Producer fights for justice of 'Dharma Puthra'
It's an uphill task for a filmmaker today to have his film selected for screening when one considers the problems of overcoming a multiplicity of tasks involved.
Included among them are the search for a director and a scriptwriter which come foremost. Writing the script for the screenplay and looking for a suitable cast and crew comes next. Further, selecting locations and months of filing and post-production labour have to be faced.
Dubbing, editing and making prints in India and finally obtaining a circuit adds to the suspense. And the final crushing blow falls when no platform or screen is forthcoming for the release of the film sums up the tragedy of the filmmaker that is prevalent in Sri Lanka cinema today.
Nimal Sumanasekera, the producer of 'Dharma Puthra' is the latest victim of this sad plight in which the Sri Lankan film industry is faced today.
Millions in financial loss and deprived of his right to take his film to his audience, the producer is preparing to take the film distribution company, Movie Producers and Importers (private) Ltd before the law. On a series of allegations levelled against the distributor and the National Film Corporation, the film producer complains that the parties failed to provide theatres and sufficient time to screen his film.
Earlier filmmaker Priyantha Kolambage who directed an internationally acclaimed children's film 'Arumosam Wehi' had complained that his film which was released on the Ridma Circuit, the circuit belonging to the National Film Corporation was removed to screen adults' only films. He too charged that the film was unfairly taken out even before it was picked up by the audience.
Now Mr. Sumanasekara complains that even without following the basic practices his film was removed from the theatres and he claimed that the Film Corporation too kept mum against the alleged injustice done to the film and the film director and the producer.
"While the Film Corporation takes no notice of this issue, filmmakers and producers in general have to overcome several obstacles to take their films to the public today," said producer, Mr. Sumanasekara.
"The first interference was by the Chairman of the National Film Corporation who demanded to change its initial title "Buddha Puththra". This was despite the Censor Board giving approval to the title," the film producer said.

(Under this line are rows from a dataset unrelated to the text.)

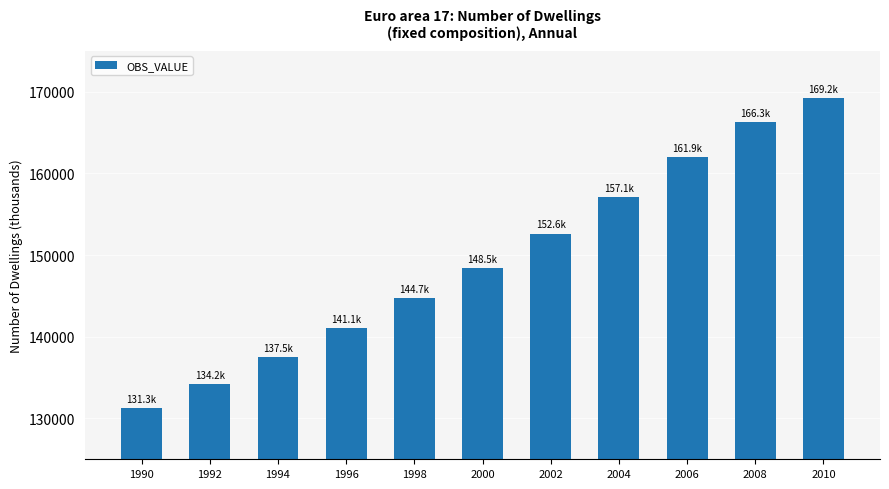

What is the sum of all values?

1644475.2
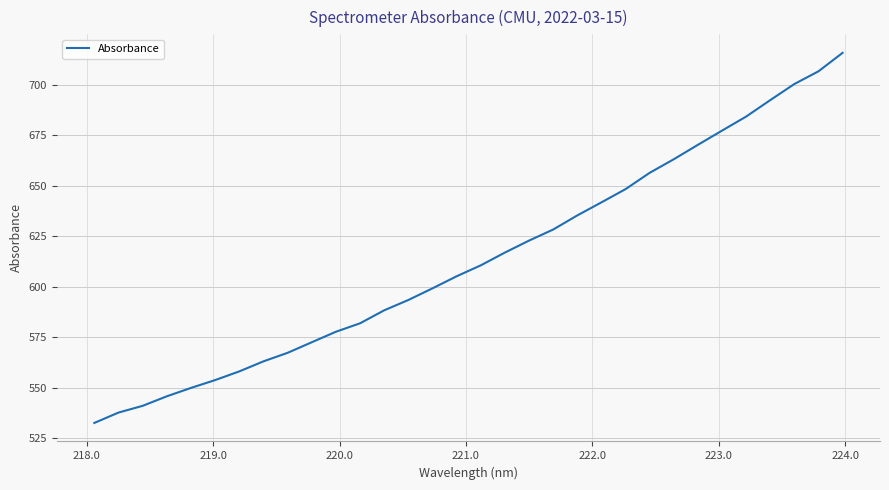

What is the minimum value shown in the chart?

532.6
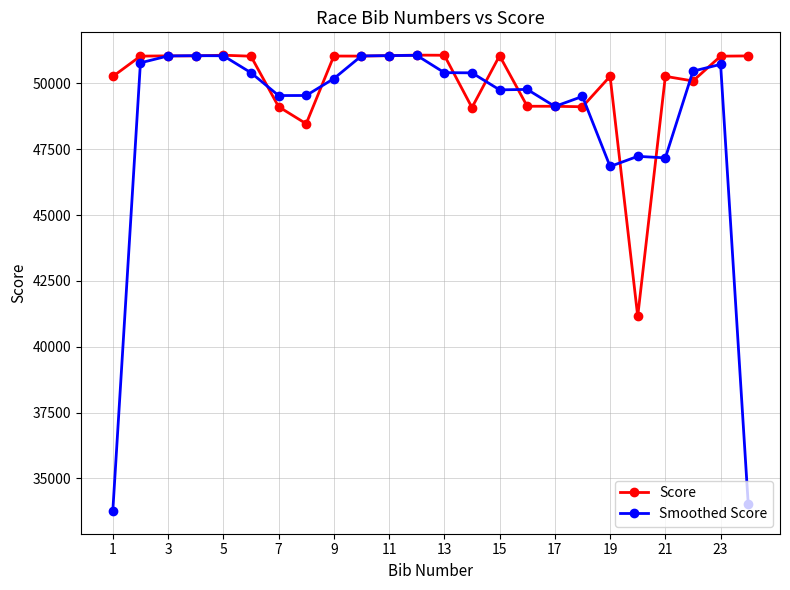

Rank the series by their average value, from lowest to highest.

Smoothed Score, Score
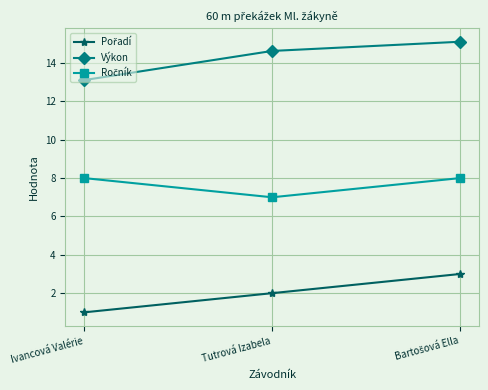

What is the sum of all Výkon values?

42.9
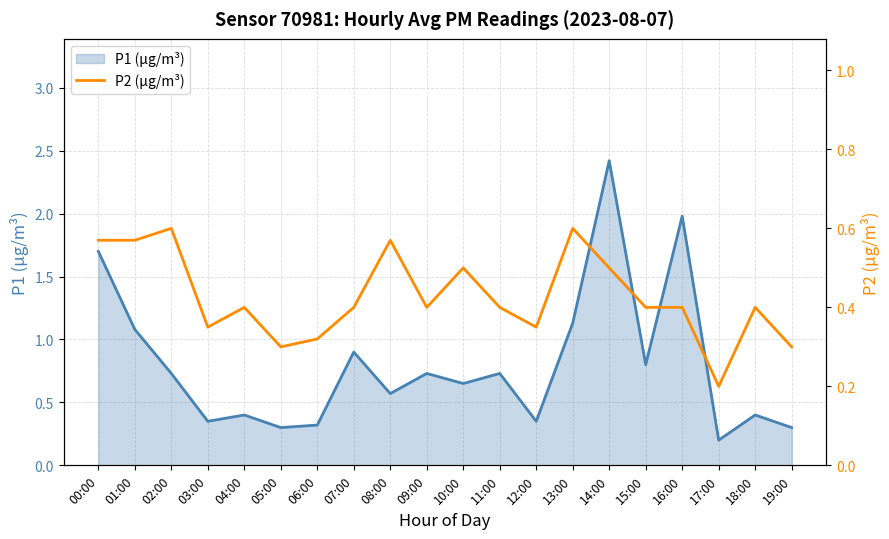

Is it true that P2 (µg/m³) equals 0.2 at 12:00?

False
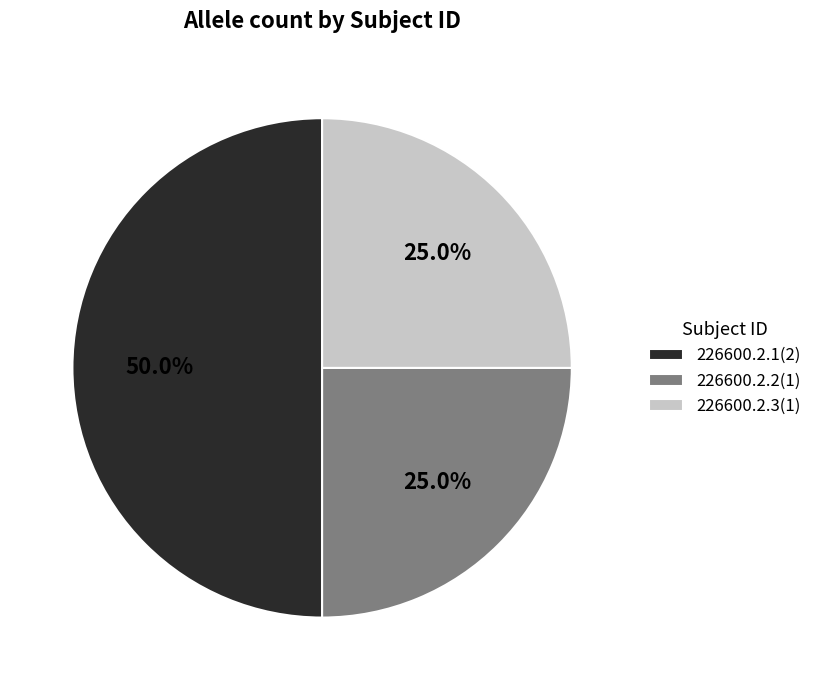

What percentage is NOT represented by 226600.2.3?

75.0%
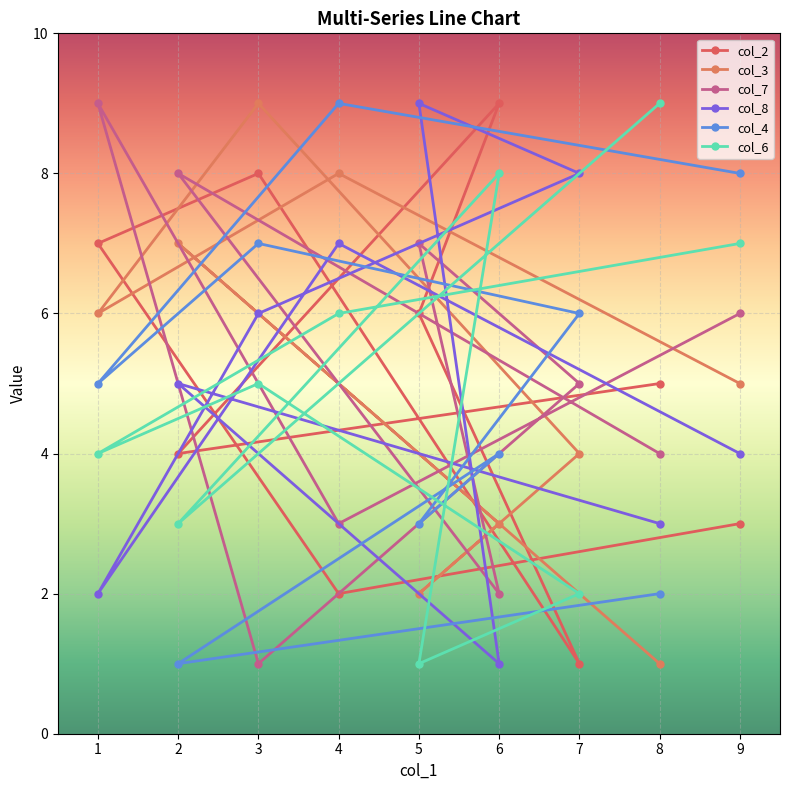

True or false: col_7 has more than 1 points higher than both neighbors.

True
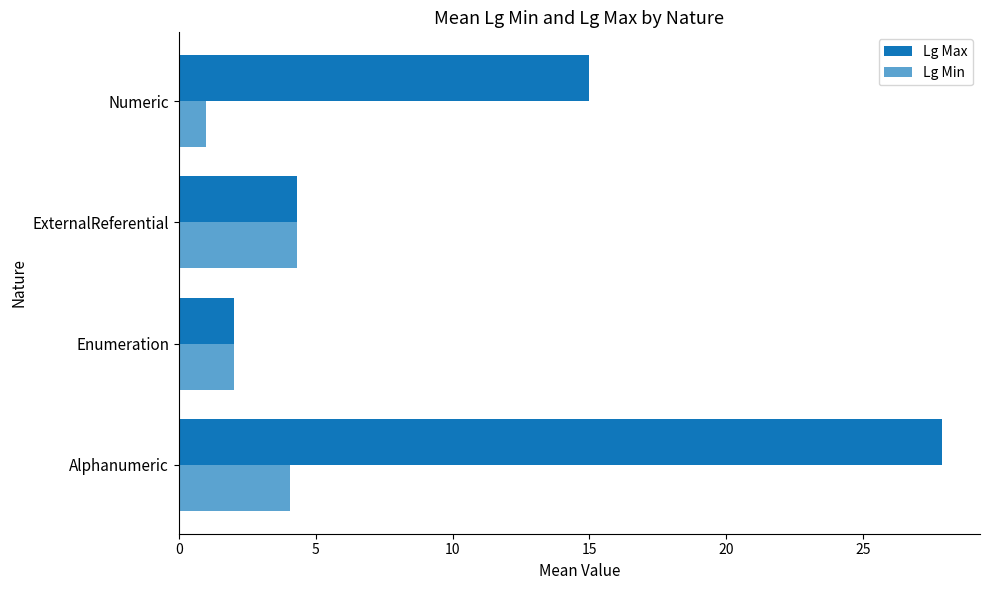

Where is Lg Max nearest to the value 14?

Numeric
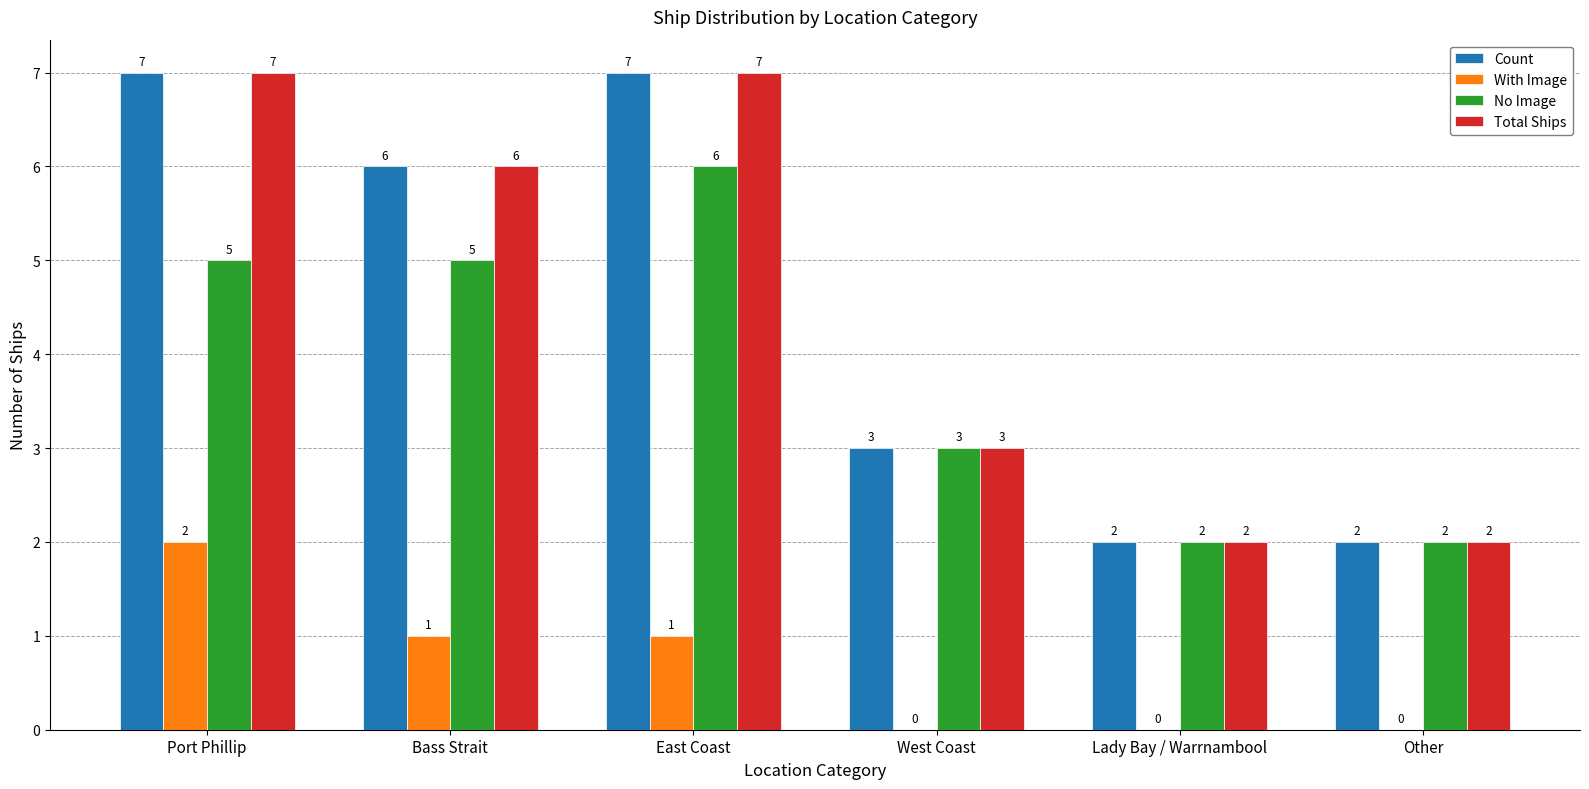

How many categories are shown in the chart?

6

Referring to the series of allegations in relation to his film 'Dharma Puthra' Mr. Sumanasekara said, "Though the film was to be released on July 28, 2007, at the National Cinema Maharagama the main theatre of the MPI circuit, the circuit of the distributor Movie Producers and Importers Pvt Ltd was not given as the management wanted to continue with another film of another film distributor.
"Similarly theatres where the film was to be screened as agreed was not provided causing a massive loss to us," film producer claimed.
Nimal Sumanasekara also complained that in ‘Sunil T Cinema’ Kalutara the film was screened only for four days thus depriving the audience of viewing the movie which was on a theme on Buddhism. This caused a massive damage and financial loss to the production.
" The basic practice like keeping the film at least for fourteen days was violated’ Mr. Sumanasekara complained. "Prior to the release of the film an advertising campaign through newspapers, posters, radio and television was done spending a lot of money but all was a loss," he lamented.
Having received no reply to the letter of demand he sent to the distributor, Mr. Sumanasekara is preparing to take legal action to ensure justice is meted out.